Tavolo del marmo ‘tra il dire e il fare c’è di mezzo il mare’. Il percorso sulla tracciabilità e la lavorazione di almeno il cinquanta per cento del marmo in loco è ancora in fase interlocutoria. Dopo l’incontro di giovedì tra amministrazione, associazione industriali e sindacati la situazione è ancora tutta da scrivere. Al momento non esiste un sistema uguale per tutti in grado di tracciare il materiale azienda per azienda, e neppure uno in grado di inviare giornalmente i dati all’amministrazione comunale, come stabilito dalla legge regionale numero 35. Per crearlo servirà ancora del tempo.
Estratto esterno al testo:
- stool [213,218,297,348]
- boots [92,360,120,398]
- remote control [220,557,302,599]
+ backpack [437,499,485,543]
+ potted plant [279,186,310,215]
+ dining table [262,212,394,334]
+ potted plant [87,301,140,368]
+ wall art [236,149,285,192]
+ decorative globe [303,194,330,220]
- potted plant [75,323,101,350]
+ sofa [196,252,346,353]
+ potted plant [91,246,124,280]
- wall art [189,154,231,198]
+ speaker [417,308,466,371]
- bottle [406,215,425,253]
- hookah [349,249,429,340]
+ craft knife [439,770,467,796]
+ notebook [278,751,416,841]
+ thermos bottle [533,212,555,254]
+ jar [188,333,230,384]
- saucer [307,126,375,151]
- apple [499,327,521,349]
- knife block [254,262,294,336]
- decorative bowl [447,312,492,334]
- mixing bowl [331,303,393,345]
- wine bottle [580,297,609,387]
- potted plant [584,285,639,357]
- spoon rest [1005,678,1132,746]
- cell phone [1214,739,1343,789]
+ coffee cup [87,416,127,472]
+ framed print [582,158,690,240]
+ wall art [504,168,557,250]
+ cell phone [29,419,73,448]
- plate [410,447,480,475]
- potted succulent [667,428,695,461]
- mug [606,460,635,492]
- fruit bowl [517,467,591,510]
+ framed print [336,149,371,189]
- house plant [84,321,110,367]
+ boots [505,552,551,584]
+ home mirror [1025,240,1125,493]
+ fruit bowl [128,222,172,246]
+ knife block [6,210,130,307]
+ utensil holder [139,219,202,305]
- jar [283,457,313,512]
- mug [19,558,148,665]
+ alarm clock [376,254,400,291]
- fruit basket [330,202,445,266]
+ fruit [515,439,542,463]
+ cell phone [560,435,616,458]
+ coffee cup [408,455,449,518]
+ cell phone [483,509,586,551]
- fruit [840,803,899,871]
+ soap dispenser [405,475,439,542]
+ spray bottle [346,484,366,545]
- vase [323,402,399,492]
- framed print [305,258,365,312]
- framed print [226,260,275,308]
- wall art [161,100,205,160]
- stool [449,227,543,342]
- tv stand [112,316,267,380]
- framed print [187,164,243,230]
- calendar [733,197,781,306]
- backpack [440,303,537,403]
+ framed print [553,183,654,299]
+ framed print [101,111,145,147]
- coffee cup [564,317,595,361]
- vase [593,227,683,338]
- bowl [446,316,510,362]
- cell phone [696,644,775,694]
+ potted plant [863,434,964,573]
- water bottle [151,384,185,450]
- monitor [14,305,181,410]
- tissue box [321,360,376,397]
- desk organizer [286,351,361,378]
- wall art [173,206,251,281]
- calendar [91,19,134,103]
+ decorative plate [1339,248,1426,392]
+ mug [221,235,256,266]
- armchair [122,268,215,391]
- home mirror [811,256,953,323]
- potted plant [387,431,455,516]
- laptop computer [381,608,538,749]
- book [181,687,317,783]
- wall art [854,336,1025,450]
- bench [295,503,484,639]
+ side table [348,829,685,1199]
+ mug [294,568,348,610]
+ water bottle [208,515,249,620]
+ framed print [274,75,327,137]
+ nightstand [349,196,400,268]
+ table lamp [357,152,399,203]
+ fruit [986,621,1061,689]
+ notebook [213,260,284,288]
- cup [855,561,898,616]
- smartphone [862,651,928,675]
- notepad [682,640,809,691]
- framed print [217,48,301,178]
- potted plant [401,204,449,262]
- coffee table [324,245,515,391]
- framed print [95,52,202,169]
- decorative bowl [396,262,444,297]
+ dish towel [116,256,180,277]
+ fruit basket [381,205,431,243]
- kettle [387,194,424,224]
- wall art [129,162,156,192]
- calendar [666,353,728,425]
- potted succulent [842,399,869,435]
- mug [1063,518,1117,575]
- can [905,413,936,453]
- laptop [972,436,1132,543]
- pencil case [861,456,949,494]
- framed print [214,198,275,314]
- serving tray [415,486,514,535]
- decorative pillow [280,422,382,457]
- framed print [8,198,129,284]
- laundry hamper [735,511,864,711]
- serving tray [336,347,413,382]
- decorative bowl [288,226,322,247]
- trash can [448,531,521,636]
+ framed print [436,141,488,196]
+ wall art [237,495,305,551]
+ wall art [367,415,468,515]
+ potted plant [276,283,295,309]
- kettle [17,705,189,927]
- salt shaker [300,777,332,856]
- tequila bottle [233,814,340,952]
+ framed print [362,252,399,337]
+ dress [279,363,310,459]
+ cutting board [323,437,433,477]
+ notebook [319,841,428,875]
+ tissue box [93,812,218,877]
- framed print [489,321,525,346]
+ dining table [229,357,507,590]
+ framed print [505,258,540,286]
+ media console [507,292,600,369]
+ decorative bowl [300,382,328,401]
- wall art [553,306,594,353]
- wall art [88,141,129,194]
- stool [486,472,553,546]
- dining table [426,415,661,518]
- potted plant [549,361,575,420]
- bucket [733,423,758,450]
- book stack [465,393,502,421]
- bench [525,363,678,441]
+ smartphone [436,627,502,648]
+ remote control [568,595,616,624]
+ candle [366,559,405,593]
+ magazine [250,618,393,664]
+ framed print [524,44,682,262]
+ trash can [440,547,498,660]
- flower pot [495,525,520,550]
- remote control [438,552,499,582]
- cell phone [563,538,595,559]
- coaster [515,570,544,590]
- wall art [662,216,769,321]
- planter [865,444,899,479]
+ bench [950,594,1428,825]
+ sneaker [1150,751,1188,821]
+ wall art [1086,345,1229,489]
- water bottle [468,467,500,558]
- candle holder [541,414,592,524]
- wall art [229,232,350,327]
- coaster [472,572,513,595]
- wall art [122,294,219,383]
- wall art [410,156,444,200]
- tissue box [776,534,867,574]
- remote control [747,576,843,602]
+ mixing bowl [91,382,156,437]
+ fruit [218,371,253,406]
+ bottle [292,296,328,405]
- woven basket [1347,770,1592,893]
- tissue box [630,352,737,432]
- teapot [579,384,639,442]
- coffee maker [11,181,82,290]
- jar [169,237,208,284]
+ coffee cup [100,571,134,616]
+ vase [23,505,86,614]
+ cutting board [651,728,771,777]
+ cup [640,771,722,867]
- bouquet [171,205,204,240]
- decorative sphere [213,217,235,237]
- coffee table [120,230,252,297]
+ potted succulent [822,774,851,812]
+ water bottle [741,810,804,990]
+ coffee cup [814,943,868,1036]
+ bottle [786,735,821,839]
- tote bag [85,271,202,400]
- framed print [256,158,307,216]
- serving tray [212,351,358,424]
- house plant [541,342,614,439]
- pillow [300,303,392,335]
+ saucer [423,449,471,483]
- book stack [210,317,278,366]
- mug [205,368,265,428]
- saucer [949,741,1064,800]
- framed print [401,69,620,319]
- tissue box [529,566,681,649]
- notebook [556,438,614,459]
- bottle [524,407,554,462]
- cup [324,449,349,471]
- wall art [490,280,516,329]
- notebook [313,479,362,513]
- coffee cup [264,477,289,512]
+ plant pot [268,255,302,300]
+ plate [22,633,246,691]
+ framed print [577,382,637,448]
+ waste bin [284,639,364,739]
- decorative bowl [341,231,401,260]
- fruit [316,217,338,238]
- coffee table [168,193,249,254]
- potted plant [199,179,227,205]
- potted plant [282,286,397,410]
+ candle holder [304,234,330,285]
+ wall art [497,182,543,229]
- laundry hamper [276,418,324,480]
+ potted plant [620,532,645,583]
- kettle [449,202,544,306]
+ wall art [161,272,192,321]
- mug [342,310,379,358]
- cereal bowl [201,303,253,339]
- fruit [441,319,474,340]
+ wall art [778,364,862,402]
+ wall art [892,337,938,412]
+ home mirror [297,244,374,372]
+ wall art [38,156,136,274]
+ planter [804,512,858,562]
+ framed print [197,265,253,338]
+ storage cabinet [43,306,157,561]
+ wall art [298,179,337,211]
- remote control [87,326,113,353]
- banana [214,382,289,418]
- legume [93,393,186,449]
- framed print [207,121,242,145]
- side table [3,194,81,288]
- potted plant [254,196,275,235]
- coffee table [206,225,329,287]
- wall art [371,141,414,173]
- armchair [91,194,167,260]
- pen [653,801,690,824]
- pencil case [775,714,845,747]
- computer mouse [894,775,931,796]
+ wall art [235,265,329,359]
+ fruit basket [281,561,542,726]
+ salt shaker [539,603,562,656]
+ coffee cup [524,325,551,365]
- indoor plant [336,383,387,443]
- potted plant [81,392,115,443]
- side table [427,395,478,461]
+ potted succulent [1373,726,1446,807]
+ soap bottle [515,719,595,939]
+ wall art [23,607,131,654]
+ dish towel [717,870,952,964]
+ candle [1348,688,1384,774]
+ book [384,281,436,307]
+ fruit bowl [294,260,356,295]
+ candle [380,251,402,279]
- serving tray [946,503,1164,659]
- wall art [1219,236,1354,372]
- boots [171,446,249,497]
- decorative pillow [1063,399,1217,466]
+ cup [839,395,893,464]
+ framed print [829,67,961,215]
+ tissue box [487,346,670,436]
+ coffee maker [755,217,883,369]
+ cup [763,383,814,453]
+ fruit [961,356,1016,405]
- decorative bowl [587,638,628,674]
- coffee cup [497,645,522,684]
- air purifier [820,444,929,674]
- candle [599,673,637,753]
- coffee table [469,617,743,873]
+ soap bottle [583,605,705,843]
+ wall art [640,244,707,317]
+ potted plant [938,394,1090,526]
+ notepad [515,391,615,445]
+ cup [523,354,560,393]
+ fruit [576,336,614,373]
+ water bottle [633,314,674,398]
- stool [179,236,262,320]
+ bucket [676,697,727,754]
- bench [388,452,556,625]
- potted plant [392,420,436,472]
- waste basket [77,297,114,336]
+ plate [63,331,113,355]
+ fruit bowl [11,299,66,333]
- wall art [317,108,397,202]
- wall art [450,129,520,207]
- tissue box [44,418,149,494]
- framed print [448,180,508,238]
"Complessivamente sono state 57 le convenzioni siglate tra il Comune di Carrara e le imprese escavatrici in questi mesi, 17 invece le certificazioni Emas registrate – commenta la sindaca Serena Arrighi –. Solo pochi mesi fa attorno alla possibilità che oggi saremmo stati in questa situazione circolava grande scetticismo e in tanti continuavano a chiederci proroghe e rinvii, ma noi a chi avrebbe voluto scorciatoie abbiamo risposto lavorando con serietà e impegno e siamo arrivati alla meta. Ora ci aspettano nuove sfide da vincere utilizzando lo stesso metodo seguito fino ad ora che si basa su condivisione e confronto con imprese, associazioni, sindacati e tutti gli attori coinvolti, ma anche su rigore e rispetto delle regole. È con questo approccio che stiamo lavorando anche sul modello di tracciabilità, e alcune soluzioni sono già lo studio. Parallelamente è fermo interesse di questa amministrazione dare vita a una certificazione di Indicazione geografica non alimentare, sulla base del regolamento che è appena stato approvato dal Parlamento europeo, a cui tutte le imprese potranno aderire su base volontaria". Un marchio del marmo di Carrara che è già stato però depositato a livello europeo dall’associazione nazionale ‘Le donne del marmo’.
"Si sta lavorando alla messa a punto di un software per la tracciabilità ma serviranno almeno sei mesi – spiega Fabrizio Santucci responsabile del settore lapideo di Confindustria –. Parlo delle cave perché al piano esiste già. Si entra sotto regime di gestione, ma un software del genere non nasce dal niente. La firma delle convenzioni è stata un cappio al collo, andavano firmate entro il 31 ottobre, ma è necessaria una franchigia per capire come potrebbe essere per le piccole cave. E poi c’è il discorso delle piccole cave che non hanno aziende al piano e per lavorare il 50% in loco dovranno sostenere costi altissimi. C’è anche da dire che dal 2015 le cose sono cambiate. A quel tempo il marmo andava alla grande, oggi il mercato è in stallo – conclude Santucci –, c’è stata una pandemia e ci sono due guerre, mancano gli spazi per lavorare quel 50% in loco e non ci sono macchinari in grado di farlo. È tutto fattibile ma quando la politica entra nelle aziende non fa il bene delle stesse, che devono essere libere sul mercato".
Per il segretario generale della Cgil Nicola Del Vecchio "il tempo delle scuse è finito". "Sono loro che hanno firmato la convenzione – prosegue Del Vecchio –, e le aziende si sono impegnate a lavorare in loco almeno il 50%. Ora l’obbligo si deve rispettare. Le aziende dal 2015 hanno avuto tutto il tempo per adeguarsi. Questo modello non è più sostenibile".